Originally from Winnipeg, Manitoba, Nicole Richard is an Instructor of Music Therapy at Belmont University in Nashville, TN, and an Assistant Faculty for the Academy of Neurologic Music Therapy. She has a Master of Arts in Music and Health Sciences with a Collaborative Specialization in Neuroscience from the University of Toronto (2018), and a Bachelor of Music Therapy from the Canadian Mennonite University (2014). Nicole is researching telehealth music therapy for autistic children, as well as the impact of music on movement timing in autistic individuals. She has presented her research at many regional and national music therapy and music cognition conferences in Canada and the U.S., and her work has been published in journals such as Frontiers in Auditory Cognitive Neuroscience and NeuroRehabilitation.

Charlene Santoni, PhD

Dr. Santoni completed her doctoral degree under the supervision of Dr. Michael Thaut and Dr. Tim Bressmann. Her research explored ways of influencing oral-nasal balance in speech and singing in typical speakers and speakers with hypernasality. Her work earned publication in the Journal of Voice, Folia Phoniatrica et Logopaedica and The International Journal of Pediatric Otorhinolaryngology. She is currently collaborating on follow-up research further investigating hypernasal speakers’ regulation of oral-nasal balance at Stollery Children’s Hospital’s Cleft Lip and Palate Clinic in Edmonton, Alberta. During her doctoral program, Charlene also co-authored a chapter on music-inspired speech and language rehabilitation that is featured in the Oxford Handbook of Music and the Brain. Currently, Charlene is a sessional singing voice instructor at McMaster University, a guest lecturer at The University of Toronto, and a newly appointed assistant faculty member at The Academy of Neurologic Music Therapy. She also maintains a private voice studio where she offers advanced singing training, singing voice rehabilitation services, and vocal intonation therapy. For more information about Dr. Santoni, you can visit her website: www.charlenesantoni.com.

Vivek Sharma, PhD

Vivek Sharma completed his thesis on language processes of absolute and relative pitch musicians at the Rotman Research Institute under professors Michael Thaut and Claude Alain. His recent publications are concerned with abstract information processing, neural plasticity and human voice perception, which has contributed to characterizing encoded neural representations in expert musicians.
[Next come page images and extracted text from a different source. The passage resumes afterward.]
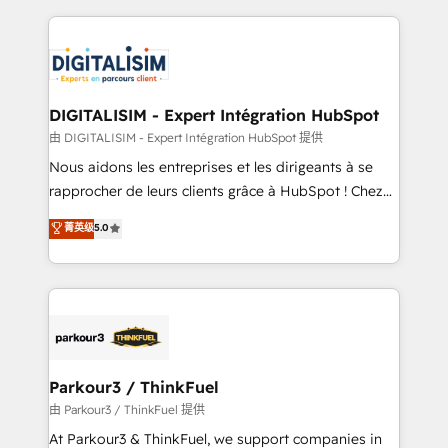
Enablement -Onboarded over 500 businesses to
strengthen your digital transformation and minimize
HubSpot -Top 1% of partners worldwide -In-house
costs. As HubSpot's Advanced Accredited CRM
team of 25+ experts Contact us today to help you
Implementation partner, we provide expertise to
get more from your investment in HubSpot.
drive your business forward. Since 2015 we are fully
www.bbdboom.com
dedicated to HubSpot and with an experienced
DIGITALISIM - Expert Intégration HubSpot
team (50+), we work with reputable companies in
由 DIGITALISIM - Expert Intégration HubSpot 提供
B2B sectors such as manufacturing, SaaS and
Nous aidons les entreprises et les dirigeants à se
business services. We prepare a customized
rapprocher de leurs clients grâce à HubSpot ! Chez
business case that demonstrates the value and
DIGITALISIM, nous avons l'intime conviction que la
菁英级
5.0
impact of your digital transformation, including a
réussite des entreprises passe par l’innovation web,
detailed financial rationale with a focus on ROI and
le marketing digital, et la relation client ! C'est
TCO. As a trusted extension of your team, we
pourquoi, nos experts sont à la fois capables de
believe in the power of partnership. Together, we
gérer votre projet de création de site internet, votre
embark on a transformational journey that sets your
référencement, votre stratégie digitale et le pilotage
business up for long-term success. Unlock your
et l'intégration d'HubSpot ! Les grandes phases d'un
business. If not now, when?
projet HubSpot avec DIGITALISIM : 🧽 Nettoyage,
Parkour3 / ThinkFuel
migration et intégration des bases de données. 🚀
由 Parkour3 / ThinkFuel 提供
Développement des interfaces avec vos logiciels
At Parkour3 & ThinkFuel, we support companies in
Vivek is now working on publishing his work in the context of sensory enhancement and phonemic processing of the sung voice, which he hopes will benefit melodic intonation therapy for aphasia by preferentially selecting phonemes that are conducive to interhemispheric mimicking after stroke. He is now a postdoctoral fellow at the Hospital for Sick Children under Dr. Darren Kadis, where he is studying the rapid decrease of aphasic post-surgical neural pathology in pediatric epilepsy patients. In his spare time, he continues to perform on the guitar and is an avid songwriter who also enjoys computer coding, which he uses to collaborate on projects with health industry partners.